A reportagem da edição anterior de ISTOÉ sobre alunos até da sexta série que não sabem ler nem escrever causou emoção e indignação em dezenas de leitores. Uma professora de Português havia sugerido a nove estudantes, com idades entre 11 e 15 anos, a produção de um singelo ditado: “No dia 22 de abril, comemoramos os 500 anos do nosso Brasil, que é uma terra maravilhosa.” Um dos alunos, o garoto Welton, produziu o seguinte: No dina vit do de Abinu d doni come kicna do no ba Basinu terã mlazsa. Dezenas de cartas e e-mails chegaram à redação, protestando contra a situação da escola pública. “Juro que pensei que fosse romeno”, espantou-se o leitor João Manuel Maio, de São José dos Campos (SP), referindo-se aos sinais incompreensíveis feitos por Welton, matriculado numa escola municipal na periferia de São Paulo. “Quando soube que era um menino de 11 anos, da quarta série primária, tentando escrever em Português, tive uma crise de choro. E só me perguntava: meu Deus, que País é este?”, questiona João. O próprio ministro da Educação, Paulo Renato Souza, passou a citar a denúncia de ISTOÉ como exemplo de situação que “não pode mais ser mantida”. Até do Japão vieram manifestações. “A impressão que fica é que o governo preferiu abolir a repetência nas escolas públicas para passar para os estrangeiros a impressão de que o sistema educacional em terras tupiniquins melhorou”, critica o dekassegui Fernando Miazaki.

Na mesma linha, foi dura a reação dos educadores ao comentário do ministro Paulo Renato de que isso demonstra o “fracasso da escola” e, consequentemente, deve ser exigida maior dedicação dos professores. “Nenhuma categoria no Brasil é mais dedicada que a dos professores, que vive com uma jornada triplicada e os baixos salários”, rebate a presidente do Sindicato dos Professores no Ensino Oficial de São Paulo, Maria Isabel Noronha. “Como dar atendimento individualizado em uma sala de aula com 45, 50 alunos e com menos de um metro quadrado por aluno? Como garantir a recuperação contínua com apenas 50 minutos de aulas e, às vezes, apenas uma aula por semana, sem recursos didáticos apropriados?”, indaga uma carta de protesto, com quatro páginas, assinada por 14 professores da rede estadual da zona sul de São Paulo.

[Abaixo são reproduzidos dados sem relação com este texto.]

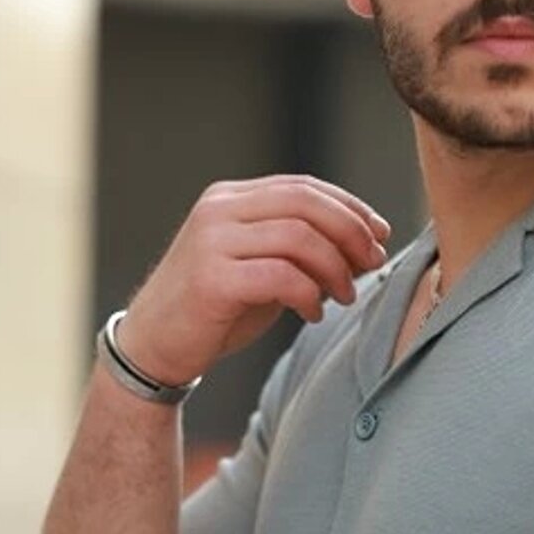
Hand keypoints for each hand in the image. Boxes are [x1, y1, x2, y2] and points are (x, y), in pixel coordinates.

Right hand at [115, 175, 392, 385]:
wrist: (154, 346)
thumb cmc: (213, 309)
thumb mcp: (258, 265)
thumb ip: (298, 248)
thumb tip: (364, 245)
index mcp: (232, 198)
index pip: (304, 187)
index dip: (349, 208)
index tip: (380, 234)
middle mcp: (220, 210)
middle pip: (306, 204)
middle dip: (351, 233)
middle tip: (373, 263)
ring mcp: (213, 242)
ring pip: (299, 237)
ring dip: (335, 268)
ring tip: (345, 295)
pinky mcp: (212, 279)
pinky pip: (281, 276)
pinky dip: (309, 294)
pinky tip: (313, 312)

Na quarta-feira 10, o ministro Paulo Renato não questionou essas reclamações. “Eles têm razão. É tudo verdade. Não tenho dúvidas das dificuldades que os professores enfrentam. Os salários são baixos, mas estamos aumentando. Computadores estão sendo comprados. Não quero acusá-los, mas quando digo que o problema é da escola, as dificuldades não diminuem a responsabilidade deles.” A aprovação automática – através da chamada progressão continuada – forma hoje subcidadãos despreparados, com diploma, porque a iniciativa não foi implantada adequadamente. “Em São Paulo, a proposta foi imposta. Não se procurou obter a adesão do professorado”, acredita Marília Spósito, professora da Faculdade de Educação da USP e presidente da ONG Ação Educativa. “Essas idéias implicam mudanças muito profundas. O governo aumentou o número de alunos na escola, mas não ampliou os recursos. Assim, ninguém vai fazer milagre e não se pode responsabilizar o professor pelo insucesso.” Segundo ela, houve experiências bem-sucedidas no combate à repetência em Belo Horizonte e Blumenau (SC). Espera-se, agora, que a polêmica ajude a mudar a realidade de crianças que vivem o mesmo drama de Welton.